Today’s protestor must be seen as a skilled practitioner, a potential asset to everyone in the community wishing to be involved in civic action. Our lines of communication need to be open, and our desire to listen to everyone must be clear. This openness will allow us to sort through all the possibilities of partnerships and help create opportunities for future collaboration. In addition, the protestor must build cohesion and trust among all constituents. And, when allegiances are impossible, we should depersonalize our differences, so we can maximize chances for future alliances.

We find young people are rightly sensitive to being used for political or ideological reasons. They are interested in and even fascinated by protesting, though; but they want to pick their issues and organize themselves. They are intensely interested in learning about how government, the corporate world, and educational systems function. They want to understand how to negotiate and strategize within the system, as opposed to being marginalized as vocal critics from the outside. They want the system to take them seriously.

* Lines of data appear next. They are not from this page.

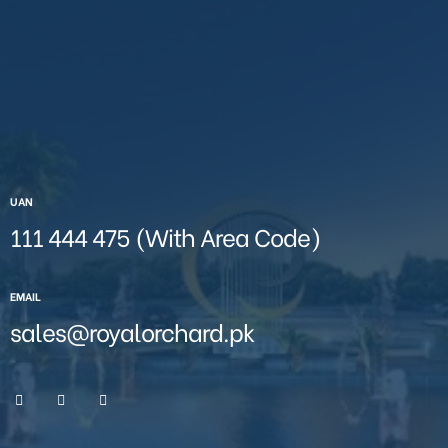
UAN
111 444 475 (With Area Code)
EMAIL
sales@royalorchard.pk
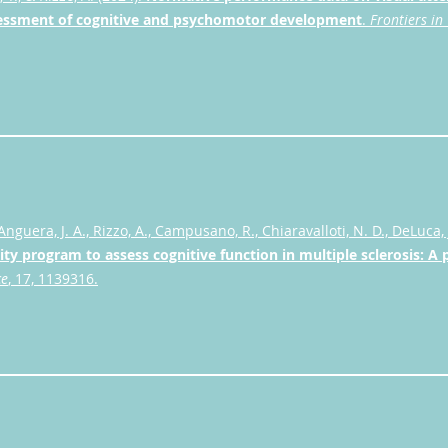
sessment of cognitive and psychomotor development
.
Frontiers in 
Anguera, J. A., Rizzo, A., Campusano, R., Chiaravalloti, N. D., DeLuca, 
lity program to assess cognitive function in multiple sclerosis: A 
ce
, 17, 1139316.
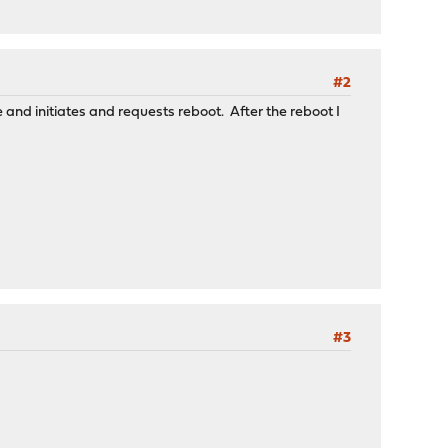
#2
and initiates and requests reboot. After the reboot I
#3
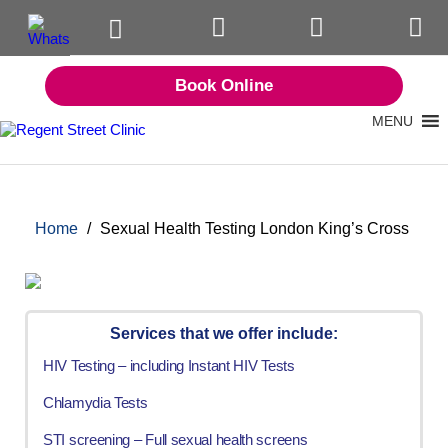
Book Online
MENU
Home
/
Sexual Health Testing London King’s Cross
Services that we offer include:
HIV Testing – including Instant HIV Tests
Chlamydia Tests
STI screening – Full sexual health screens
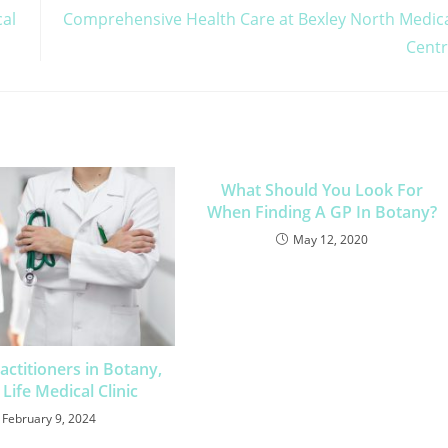
cal
Comprehensive Health Care at Bexley North Medic
Cent
What Should You Look For
When Finding A GP In Botany?
May 12, 2020
actitioners in Botany,
Life Medical Clinic
February 9, 2024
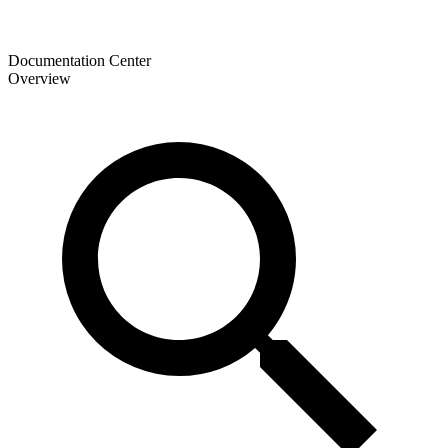
Documentation Center
Overview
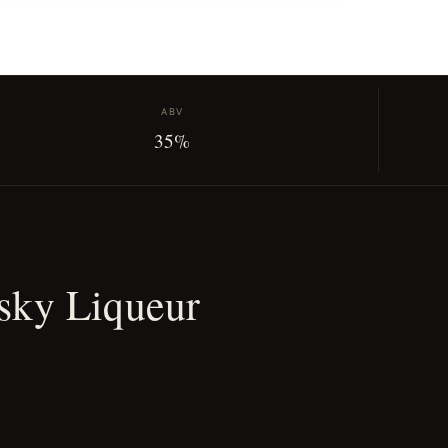
ABV
35%
sky Liqueur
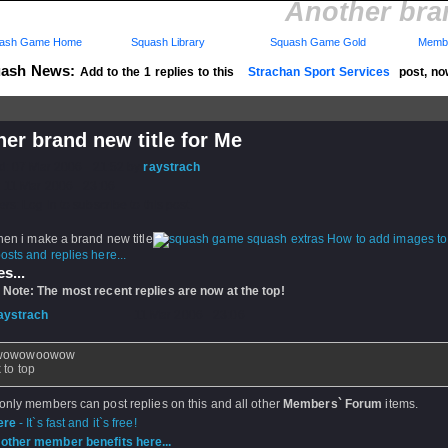
Another bran
ash Game Home
Squash Library
Squash Game Gold
Membe
ash News:
Add to the 1 replies to this
Strachan Sport Services
post, no
..
er brand new title for Me
d: 07 Mar 2006 - 21:52 by
raystrach
 11 Mar 2006 - 23:06
rs: Log in to subscribe to this post.
hen i make a brand new title
How to add images t
sts and replies here...
s...
 Note: The most recent replies are now at the top!
aystrach
- 11 Mar 2006 - 23:06
wowowoowow
 to top
 only members can post replies on this and all other
Members` Forum
items.
ere
- It`s fast and it`s free!
other member benefits here...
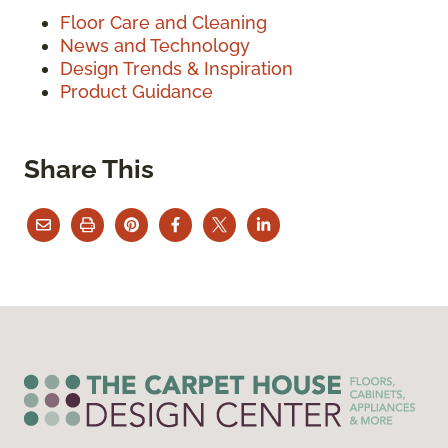
Floor Care and Cleaning
News and Technology
Design Trends & Inspiration
Product Guidance
Share This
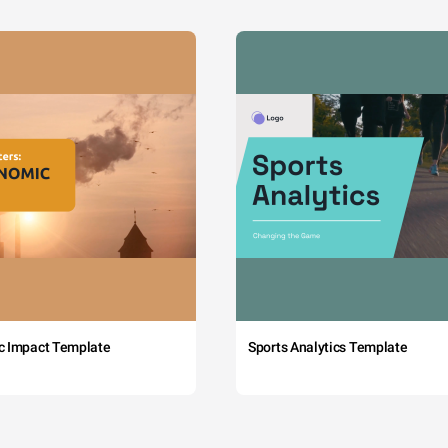
c Impact Template
Sports Analytics Template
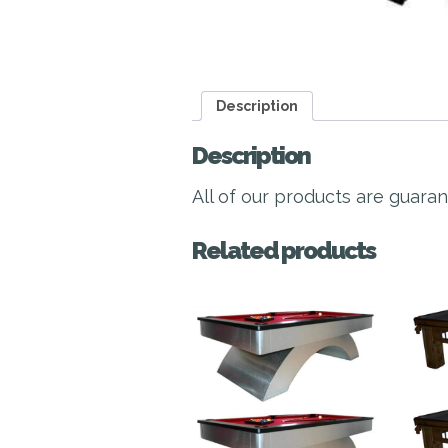
Description
Description
All of our products are guara
Related products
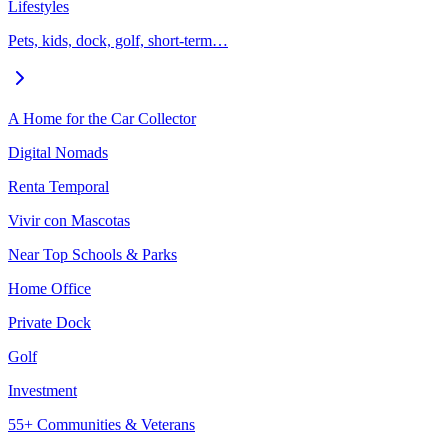
Lifestyles
Pets, kids, dock, golf, short-term…
A Home for the Car Collector
Digital Nomads
Renta Temporal
Vivir con Mascotas
Near Top Schools & Parks
Home Office
Private Dock
Golf
Investment
55+ Communities & Veterans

Surprisingly, high school students have demonstrated overall greater success than older protestors. They have easier access to others of like principles at school. Also, people are not polarized against their innocent ideals, that are typically not self serving.

Instead of taking power from those who have it, consensus protestors build relationships in which power is shared for mutual benefit. Cooperation, rather than confrontation, becomes the method for solving a community problem.

We have found that the introduction to protesting attracts a broad cross-section of young people, not just a narrow political slice. They see value for the stakeholders. We need to be extremely articulate about how protesting has taught us to think, analyze, and follow through, aware that these skills will assist us as we pursue a variety of careers.

Another important outcome is that high school students have been exposed to people of various ethnicities, incomes, and educational backgrounds. They have struggled with the complexities of diversity and gained skills and experience, which has both energized and humbled them. It has almost become cliché to stress diversity when talking about protesting. All statistics show rapid increases in the number and variety of ethnic and racial groups in the United States. Therefore, we must encourage and develop protestors who can find the commonalities among seemingly divergent people. Since diversity is everywhere, communication must be everywhere as well.

We see tremendous growth for the community protesting field, including recognition by government, philanthropy, nonprofit and for-profit corporations. The central question is, “Will we take advantage of opportunities to expand the profession we are so proud to be part of – and open our minds to all of the potential helping parties that need to be organized?”

If we look at protesting as inclusive than exclusive, we can remove it from the clandestine, private back room and out into the greater community.